Gelet op het algemeen belang dat gediend is met handhaving, zal in geval van overtreding van een wettelijk voorschrift het bestuursorgaan dat bevoegd is om met een last onder bestuursdwang of dwangsom op te treden, in de regel van deze bevoegdheid gebruik moeten maken. Slechts onder bijzondere omstandigheden mag van het bestuursorgaan worden gevergd, dit niet te doen. Dit kan zich voordoen indien concreet zicht op legalisering bestaat. Voorts kan handhavend optreden zodanig onevenredig zijn in verhouding tot de daarmee te dienen belangen dat van optreden in die concrete situatie behoort te worden afgezien.
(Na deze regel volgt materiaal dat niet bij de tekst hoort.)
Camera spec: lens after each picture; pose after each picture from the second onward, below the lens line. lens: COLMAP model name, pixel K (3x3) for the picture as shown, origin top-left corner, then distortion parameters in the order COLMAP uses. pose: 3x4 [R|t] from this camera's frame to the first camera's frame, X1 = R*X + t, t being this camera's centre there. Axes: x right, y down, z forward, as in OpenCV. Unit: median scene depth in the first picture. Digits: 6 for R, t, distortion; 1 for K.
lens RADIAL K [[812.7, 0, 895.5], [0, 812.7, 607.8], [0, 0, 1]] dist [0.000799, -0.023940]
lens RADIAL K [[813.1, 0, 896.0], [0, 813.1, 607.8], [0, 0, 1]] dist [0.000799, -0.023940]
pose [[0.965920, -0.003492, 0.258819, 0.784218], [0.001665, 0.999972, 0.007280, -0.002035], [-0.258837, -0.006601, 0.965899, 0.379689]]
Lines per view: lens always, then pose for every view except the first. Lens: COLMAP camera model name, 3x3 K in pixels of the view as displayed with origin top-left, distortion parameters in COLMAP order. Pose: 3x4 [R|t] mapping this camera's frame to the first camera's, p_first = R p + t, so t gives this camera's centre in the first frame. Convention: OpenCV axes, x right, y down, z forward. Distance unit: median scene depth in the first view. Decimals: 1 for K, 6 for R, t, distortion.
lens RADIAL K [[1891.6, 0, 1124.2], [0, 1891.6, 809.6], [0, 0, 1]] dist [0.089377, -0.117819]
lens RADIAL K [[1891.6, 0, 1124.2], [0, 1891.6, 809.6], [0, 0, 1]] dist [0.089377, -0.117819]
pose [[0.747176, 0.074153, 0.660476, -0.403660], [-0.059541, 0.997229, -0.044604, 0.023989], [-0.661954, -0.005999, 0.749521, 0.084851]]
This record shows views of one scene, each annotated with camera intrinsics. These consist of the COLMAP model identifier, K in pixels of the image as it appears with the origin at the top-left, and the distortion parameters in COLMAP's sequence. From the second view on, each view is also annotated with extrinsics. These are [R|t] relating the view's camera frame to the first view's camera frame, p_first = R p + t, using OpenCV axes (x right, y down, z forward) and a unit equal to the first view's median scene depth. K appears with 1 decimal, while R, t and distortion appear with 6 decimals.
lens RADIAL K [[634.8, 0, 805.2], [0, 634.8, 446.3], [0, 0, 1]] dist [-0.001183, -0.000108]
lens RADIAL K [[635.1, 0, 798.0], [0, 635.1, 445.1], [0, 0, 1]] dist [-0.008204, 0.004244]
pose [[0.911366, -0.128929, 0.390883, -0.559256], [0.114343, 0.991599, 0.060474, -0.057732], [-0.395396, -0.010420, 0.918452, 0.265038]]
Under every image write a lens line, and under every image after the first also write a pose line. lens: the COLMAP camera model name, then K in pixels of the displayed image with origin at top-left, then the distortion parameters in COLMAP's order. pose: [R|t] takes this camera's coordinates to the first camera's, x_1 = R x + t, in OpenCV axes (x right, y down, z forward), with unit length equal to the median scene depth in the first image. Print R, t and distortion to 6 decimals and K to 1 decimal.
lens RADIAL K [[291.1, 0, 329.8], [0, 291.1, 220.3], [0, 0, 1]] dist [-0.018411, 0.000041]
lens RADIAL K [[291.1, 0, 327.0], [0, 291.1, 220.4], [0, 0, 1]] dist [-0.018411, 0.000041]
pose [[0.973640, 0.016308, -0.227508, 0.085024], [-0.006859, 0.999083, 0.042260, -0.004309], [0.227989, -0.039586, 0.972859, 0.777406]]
3. Het betoog van [appellante] dat de rechtbank niet heeft onderkend dat de omheining ten tijde van het besluit van 6 juni 2012 weliswaar niet aan alle voorwaarden voor omgevingsvergunningvrij bouwen, als bedoeld in artikel 2, aanhef en onder 12, van bijlage II bij het Besluit omgevingsrecht, voldeed, maar dat het in hoogte zodanig was teruggebracht dat sprake was van een in aard en omvang zo geringe overtreding dat het college van handhaving had behoren af te zien, faalt.
Tijdens controles door een toezichthouder van de gemeente op 15 mei 2012 en 5 juni 2012 is niet alleen geconstateerd dat delen van de omheining langs de voor- en zijkant van het perceel 1,20 m hoog waren, maar ook dat de omheining niet achter de voorgevelrooilijn en niet op meer dan 1 m van openbaar toegankelijk gebied stond. Gelet hierop bestaat geen grond voor het oordeel dat de rechtbank niet heeft onderkend dat het college zich ten onrechte op het standpunt heeft gesteld dat geen sprake is van een overtreding van geringe aard en ernst. Gelet hierop bestaat, anders dan [appellante] betoogt, voorts geen grond voor het oordeel dat de rechtbank niet heeft onderkend dat de last verder strekt dan nodig om de overtreding ongedaan te maken en dat volstaan had kunnen worden met een last de omheining terug te brengen tot een omgevingsvergunningvrije hoogte.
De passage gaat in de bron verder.